Voltaire held some rather skewed views of God, but his insights regarding many religious practices, especially those based on superstition, were often razor-sharp. Sacred cows did not escape his wit, nor was he bothered by alienating, as often happened, the pious traditionalists.

Making His religion in our image as well

Voltaire wasn’t the first to recognize that we’ve refashioned God in our image. Long before, God said through the prophet Isaiah, “These people draw near with their mouths and honor Me with their lips, but have removed their hearts far from Me, and their fear toward Me is taught by the commandment of men” (Isaiah 29:13).

But along with wrong—even insulting—man-made ideas about God have come wrong, man-made ideas about worshipping Him. Dozens of doctrines and practices seen in churches today would be unrecognizable to the early apostles like Paul, Peter, James, John—and Jesus Himself.
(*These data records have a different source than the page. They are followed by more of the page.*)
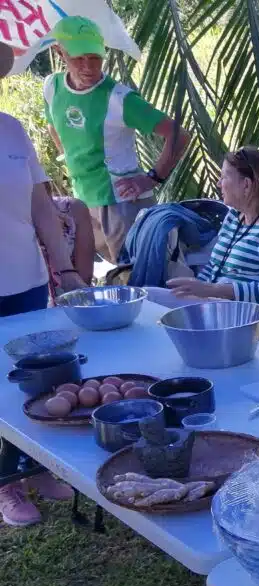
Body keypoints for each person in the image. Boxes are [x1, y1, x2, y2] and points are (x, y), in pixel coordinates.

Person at [0, 41, 88, 526]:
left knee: (33, 381)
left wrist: (66, 269)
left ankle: (31, 467)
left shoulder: (11, 129)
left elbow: (41, 208)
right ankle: (7, 487)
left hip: (28, 283)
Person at [42, 16, 189, 264]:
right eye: (78, 58)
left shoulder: (119, 99)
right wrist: (71, 160)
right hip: (83, 201)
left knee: (137, 277)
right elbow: (53, 126)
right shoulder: (52, 87)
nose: (88, 67)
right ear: (59, 52)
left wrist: (151, 178)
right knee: (107, 278)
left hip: (122, 205)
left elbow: (179, 135)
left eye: (95, 57)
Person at [163, 147, 259, 305]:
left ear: (246, 185)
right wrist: (193, 291)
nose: (218, 184)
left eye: (224, 177)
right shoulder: (234, 218)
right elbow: (213, 266)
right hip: (214, 307)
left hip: (246, 315)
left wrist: (212, 290)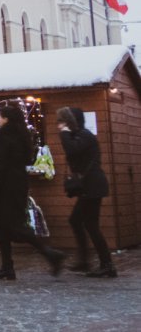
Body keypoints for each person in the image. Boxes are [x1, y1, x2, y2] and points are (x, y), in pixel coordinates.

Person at [0, 104, 65, 280]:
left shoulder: (3, 137)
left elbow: (1, 166)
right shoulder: (22, 135)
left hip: (6, 186)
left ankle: (50, 254)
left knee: (13, 226)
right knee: (5, 227)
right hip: (18, 183)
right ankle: (7, 267)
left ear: (6, 118)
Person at [57, 107, 115, 278]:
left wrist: (64, 133)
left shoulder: (84, 135)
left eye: (62, 122)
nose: (59, 126)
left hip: (93, 186)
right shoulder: (80, 135)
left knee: (91, 225)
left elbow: (72, 150)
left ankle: (107, 265)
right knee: (76, 220)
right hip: (89, 186)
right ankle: (85, 261)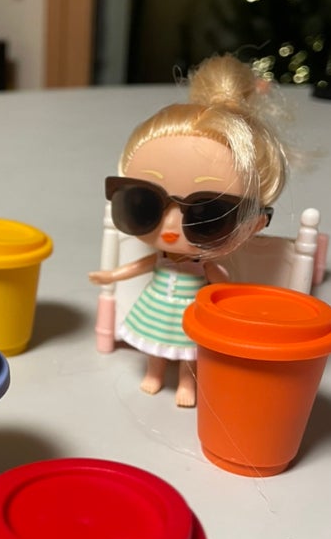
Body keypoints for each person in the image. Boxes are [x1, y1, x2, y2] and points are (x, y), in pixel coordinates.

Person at [89, 53, 289, 407]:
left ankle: (186, 383)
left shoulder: (203, 266)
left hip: (191, 312)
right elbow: (141, 266)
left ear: (254, 225)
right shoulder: (163, 258)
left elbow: (223, 286)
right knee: (156, 347)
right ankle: (153, 374)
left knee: (189, 351)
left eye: (207, 215)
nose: (170, 228)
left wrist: (235, 304)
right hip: (156, 311)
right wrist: (111, 275)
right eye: (144, 204)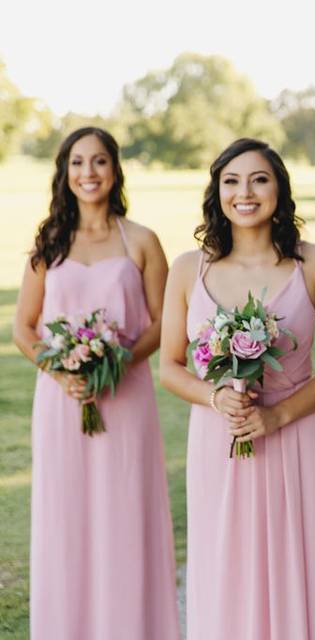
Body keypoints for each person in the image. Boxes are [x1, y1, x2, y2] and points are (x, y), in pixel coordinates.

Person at [158, 138, 315, 639]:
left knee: (300, 562)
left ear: (279, 190)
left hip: (298, 434)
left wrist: (278, 416)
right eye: (231, 181)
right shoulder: (187, 268)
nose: (244, 192)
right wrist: (214, 396)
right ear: (217, 191)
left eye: (259, 179)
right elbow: (170, 367)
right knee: (226, 564)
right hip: (219, 437)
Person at [12, 127, 179, 639]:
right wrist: (62, 371)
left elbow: (164, 323)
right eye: (78, 163)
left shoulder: (142, 240)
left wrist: (120, 358)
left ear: (115, 169)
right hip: (62, 403)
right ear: (64, 172)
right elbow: (24, 327)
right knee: (68, 522)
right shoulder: (48, 243)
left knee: (125, 515)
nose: (89, 173)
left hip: (126, 399)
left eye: (99, 161)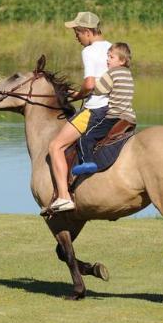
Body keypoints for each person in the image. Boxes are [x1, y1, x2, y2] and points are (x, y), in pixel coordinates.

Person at [47, 11, 111, 213]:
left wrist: (77, 95)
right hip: (115, 108)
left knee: (55, 146)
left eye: (77, 32)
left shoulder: (89, 51)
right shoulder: (113, 48)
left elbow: (90, 84)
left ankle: (64, 197)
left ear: (88, 31)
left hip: (95, 110)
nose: (76, 36)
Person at [72, 42, 136, 175]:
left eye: (111, 57)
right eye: (108, 56)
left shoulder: (112, 73)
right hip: (130, 116)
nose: (107, 60)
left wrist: (80, 91)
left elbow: (98, 90)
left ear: (122, 60)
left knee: (86, 137)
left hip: (115, 116)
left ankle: (87, 163)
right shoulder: (128, 74)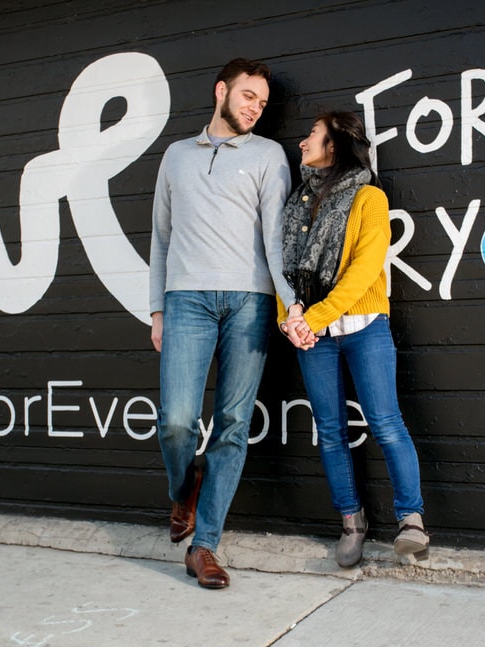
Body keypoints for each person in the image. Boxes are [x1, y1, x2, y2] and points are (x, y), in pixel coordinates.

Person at [149, 58, 297, 589]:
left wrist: (289, 305)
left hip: (250, 303)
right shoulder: (175, 156)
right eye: (248, 96)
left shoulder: (270, 156)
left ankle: (204, 545)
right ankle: (184, 484)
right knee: (176, 421)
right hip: (186, 299)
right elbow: (161, 237)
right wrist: (157, 308)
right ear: (221, 92)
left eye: (262, 101)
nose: (256, 107)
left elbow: (277, 238)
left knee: (233, 426)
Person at [279, 111, 429, 568]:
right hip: (312, 335)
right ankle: (351, 522)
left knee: (386, 423)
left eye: (313, 134)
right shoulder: (297, 203)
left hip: (364, 327)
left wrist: (316, 316)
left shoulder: (369, 199)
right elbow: (280, 264)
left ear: (336, 144)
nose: (303, 142)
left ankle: (412, 522)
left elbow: (365, 268)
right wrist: (291, 317)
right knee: (329, 431)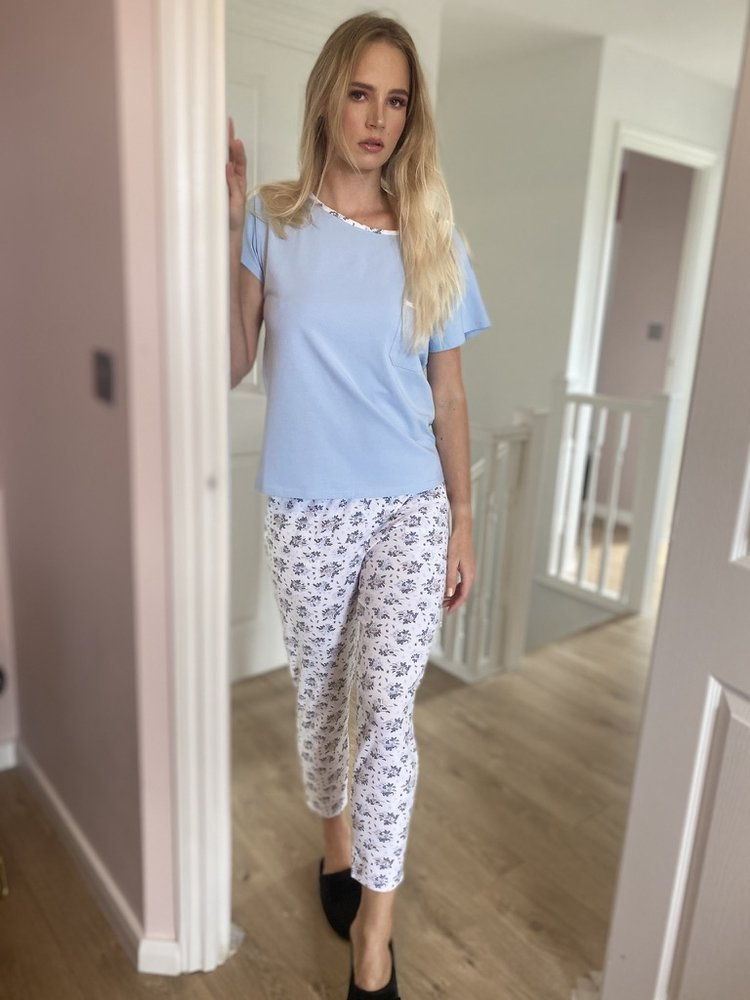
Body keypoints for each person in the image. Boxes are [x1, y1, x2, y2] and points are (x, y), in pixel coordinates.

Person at [226, 12, 490, 999]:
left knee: (387, 711)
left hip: (410, 506)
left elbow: (449, 396)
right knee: (322, 699)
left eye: (397, 101)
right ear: (328, 98)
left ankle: (374, 938)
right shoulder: (274, 219)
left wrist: (463, 518)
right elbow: (230, 360)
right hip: (306, 508)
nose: (378, 119)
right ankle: (335, 842)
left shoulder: (432, 236)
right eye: (361, 94)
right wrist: (223, 230)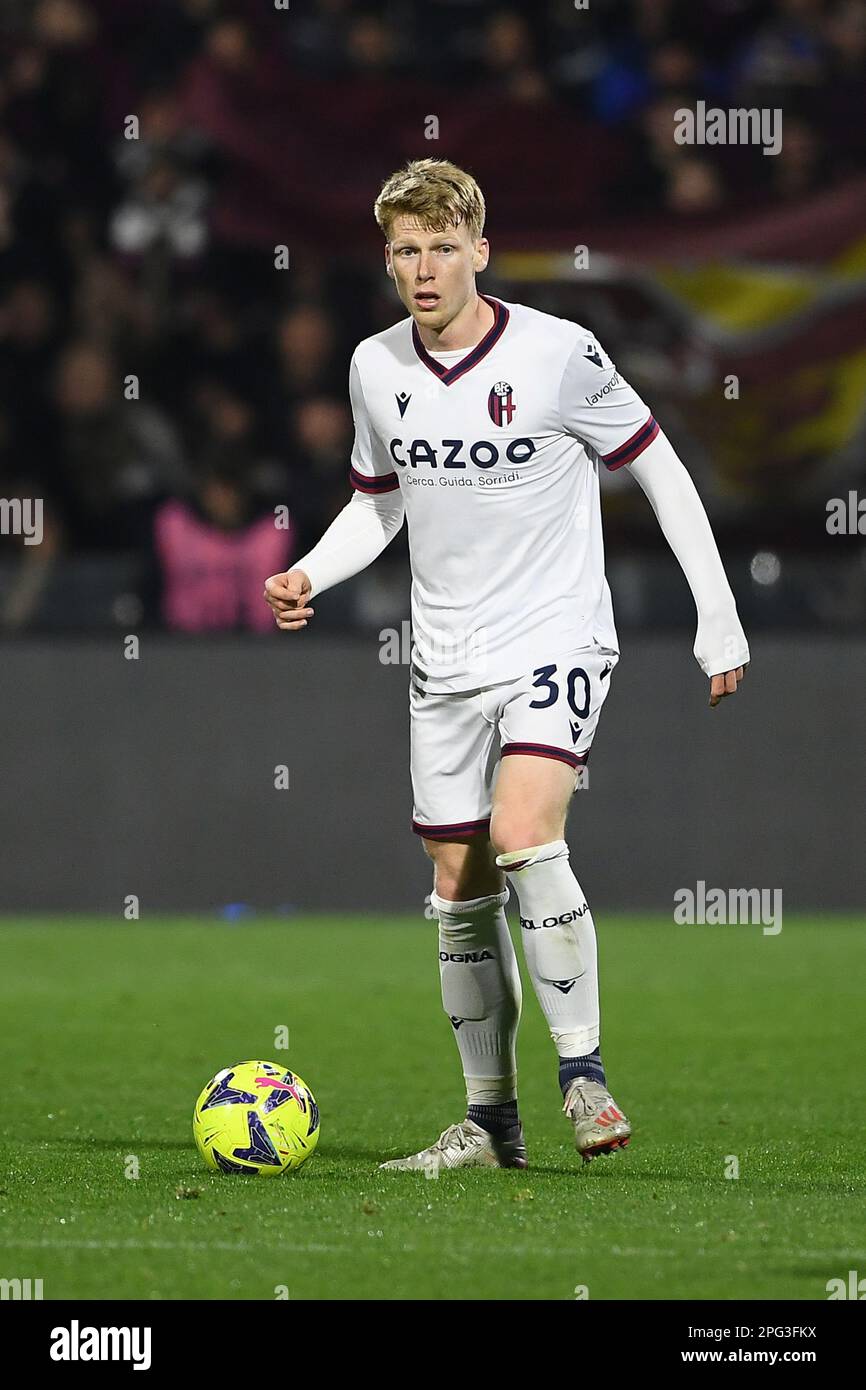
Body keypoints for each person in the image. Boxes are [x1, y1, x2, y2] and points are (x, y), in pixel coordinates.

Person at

They, and others following, fought tirelessly against many teachings that eventually crept into and forever altered Christianity.
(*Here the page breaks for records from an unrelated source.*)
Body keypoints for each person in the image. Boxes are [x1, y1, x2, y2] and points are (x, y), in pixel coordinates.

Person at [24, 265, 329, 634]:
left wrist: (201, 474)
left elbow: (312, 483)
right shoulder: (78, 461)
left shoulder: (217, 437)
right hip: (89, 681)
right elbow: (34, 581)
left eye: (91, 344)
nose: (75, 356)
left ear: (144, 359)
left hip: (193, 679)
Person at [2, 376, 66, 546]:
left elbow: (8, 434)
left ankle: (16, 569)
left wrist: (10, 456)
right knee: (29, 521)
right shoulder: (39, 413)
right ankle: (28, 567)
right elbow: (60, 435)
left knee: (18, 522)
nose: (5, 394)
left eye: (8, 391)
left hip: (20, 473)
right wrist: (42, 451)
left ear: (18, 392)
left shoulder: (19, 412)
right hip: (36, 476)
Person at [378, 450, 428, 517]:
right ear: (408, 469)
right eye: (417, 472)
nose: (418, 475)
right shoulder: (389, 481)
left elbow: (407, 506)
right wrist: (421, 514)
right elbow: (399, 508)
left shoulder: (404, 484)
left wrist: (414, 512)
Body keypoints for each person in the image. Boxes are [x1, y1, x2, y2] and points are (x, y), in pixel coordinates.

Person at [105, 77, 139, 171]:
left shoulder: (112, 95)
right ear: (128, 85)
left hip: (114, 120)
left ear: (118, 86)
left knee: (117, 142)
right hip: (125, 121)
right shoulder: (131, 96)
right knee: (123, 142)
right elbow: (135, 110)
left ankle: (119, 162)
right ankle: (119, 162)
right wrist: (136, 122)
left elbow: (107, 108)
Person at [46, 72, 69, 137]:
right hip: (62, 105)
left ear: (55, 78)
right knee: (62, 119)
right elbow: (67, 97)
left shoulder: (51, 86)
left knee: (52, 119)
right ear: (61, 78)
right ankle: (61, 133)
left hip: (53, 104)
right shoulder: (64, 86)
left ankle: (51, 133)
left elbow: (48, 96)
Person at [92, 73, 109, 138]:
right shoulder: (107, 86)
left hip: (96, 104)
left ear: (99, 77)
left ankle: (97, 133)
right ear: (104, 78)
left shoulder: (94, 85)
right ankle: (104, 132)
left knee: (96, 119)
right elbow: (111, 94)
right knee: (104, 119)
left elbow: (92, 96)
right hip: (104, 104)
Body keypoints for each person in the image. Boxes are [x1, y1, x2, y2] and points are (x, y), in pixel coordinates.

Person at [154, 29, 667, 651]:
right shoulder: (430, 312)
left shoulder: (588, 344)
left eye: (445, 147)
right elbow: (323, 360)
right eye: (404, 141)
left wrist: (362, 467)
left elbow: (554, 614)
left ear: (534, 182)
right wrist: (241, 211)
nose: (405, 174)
As we are now nearing what most Western religions consider to be the holiest time of year, some of these are in the spotlight. The “Should Christians Celebrate Passover?” article in this issue shines light on the core question: Are today’s worship practices based on Scripture or invented by man?

Institutionalizing religious fraud

God Himself instituted sacred commemorations to be annually observed in this season, and several articles in this issue focus on their deep, spiritual significance.

But we also take aim at one of the contrived ideas that wormed its way into religious tradition: Jesus being crucified on Friday and rising on Easter Sunday. It’s unbiblical and illogical (try fitting three days and three nights into that time frame); it was never taught in the Church Jesus established; and it corrupted the true meaning of God’s holy days.

Other practices with zero biblical authority— bunnies, eggs, hot cross buns, Lent, Ash Wednesday— also found their way into church practices over the centuries. How? Why? Very simply, powerful people knew that blending in pagan religious practices would attract more devotees. It was nothing less than institutionalizing religious fraud. Doing it in God’s name was sacrilege.

Strong words to those who genuinely hold dear their beliefs? Maybe, but we hope anyone reading Discern holds equally dear a desire for discovering truth. Such criticisms are aimed at practices, not people.

Bottom line: Does it matter?

Frankly, if you could somehow observe the people and practices of the Church in the days of Paul, Peter, James, Jude and John, you probably wouldn’t recognize them. Worst of all, most of those men, and countless other faithful people, gave their lives valiantly resisting changes that led to pagan practices becoming ingrained in conventional Christianity.

Can we shrug our shoulders at religious practices that once were heretical but now are entrenched? Does it matter to God if we recreate Him in our own image, or reinvent the Church Jesus established? Does God give us the authority to ignore the Bible and decide when and how we will worship Him based on the ideas of men?

Research tells you where these things came from. Discernment tells you whether or not it matters.